06.11.2013 - 20:22 | Son Güncellenme:
SENEM AYDIN / senem.aydin@milliyet.com.tr
Seda Bakan: ”CESUR BiR YAŞTAYIM”
“Behzat Ç. Ankara Yanıyor”sizce nasıl bir film oldu?
Mesajlı, güzel bir film oldu. Ben çok beğendim.
Üç yıl aynı ekiple çalıştınız. “Behzat Ç.” sonrasında neler değişti?

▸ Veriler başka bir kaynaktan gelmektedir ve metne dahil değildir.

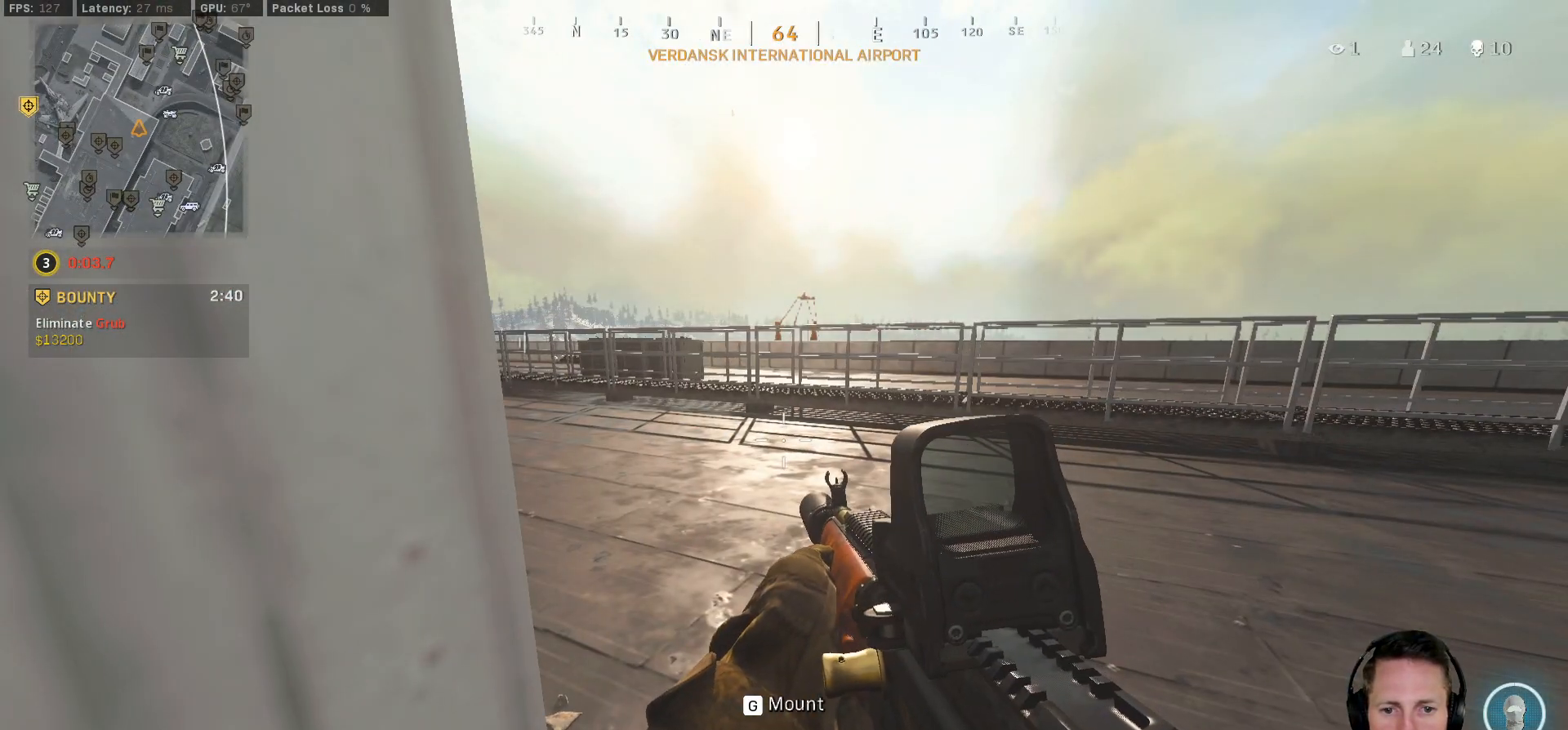
{"keys": ["ctrl"], "mouse": [], "events": []}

Ben hiç böyle bir insan değildim. Oyunculuğa bakış açımı etkiledi ve geliştirdi. Özellikle de Erdal Beşikçioğlu... Çünkü ben onun sahnelediği “Hayvan Çiftliği”nde de rol aldım. İlk defa tiyatro disipliniyle tanıştım. Oyunculuğun gerçekten temelini ve hayatta çok önemli noktalara değinen bir meslek olduğunu öğrendim. Hayatımda A’dan Z’ye her şeyi değiştirdi. Aynı zamanda Ankara’da yaşamak da bana çok şey kattı. Meditasyon gibi bir şey oldu, orada kendimi buldum. Ankara’da bir evim olsun istiyorum.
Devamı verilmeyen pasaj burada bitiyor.